- TASK TO COMPLETE
Lines in the entries below where the word "index" shows up should each be copied.

[Saved entries]
_ _ _ _ _ _ _
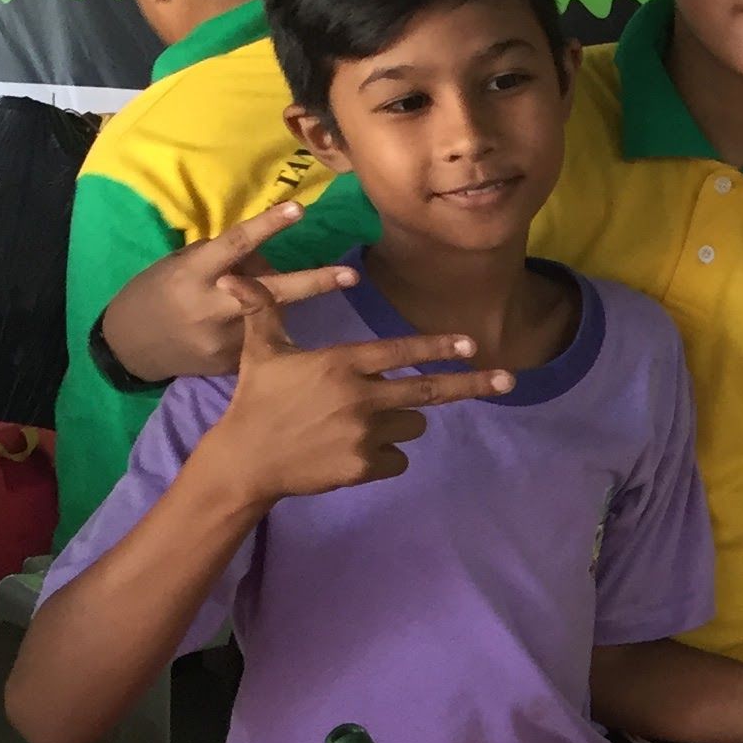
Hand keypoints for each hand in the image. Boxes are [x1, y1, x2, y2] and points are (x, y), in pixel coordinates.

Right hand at [103, 197, 363, 384]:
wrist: (129, 347)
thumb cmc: (156, 292)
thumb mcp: (181, 265)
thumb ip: (223, 259)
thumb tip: (266, 254)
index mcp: (194, 273)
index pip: (236, 245)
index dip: (268, 226)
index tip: (299, 209)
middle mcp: (212, 307)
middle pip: (272, 293)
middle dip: (315, 284)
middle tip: (351, 275)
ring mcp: (223, 341)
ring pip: (272, 320)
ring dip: (280, 307)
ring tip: (263, 308)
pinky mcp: (230, 366)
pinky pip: (260, 344)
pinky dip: (264, 334)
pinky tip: (251, 335)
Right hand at [198, 278, 513, 503]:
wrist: (246, 461)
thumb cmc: (256, 401)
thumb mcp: (261, 350)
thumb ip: (262, 310)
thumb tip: (234, 276)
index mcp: (342, 363)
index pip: (401, 351)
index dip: (438, 347)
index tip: (472, 345)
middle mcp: (360, 396)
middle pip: (430, 390)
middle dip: (472, 384)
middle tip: (507, 379)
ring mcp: (365, 434)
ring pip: (413, 425)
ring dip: (402, 422)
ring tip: (362, 423)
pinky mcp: (364, 466)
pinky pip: (399, 459)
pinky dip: (388, 456)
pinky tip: (356, 451)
_ _ _ _ _ _ _
- ANSWER BOX
index mcp: (194, 273)
index pip: (236, 245)
index dip: (268, 226)
index tip: (299, 209)
index mcp: (342, 363)
index pip: (401, 351)
index dip: (438, 347)
index tip: (472, 345)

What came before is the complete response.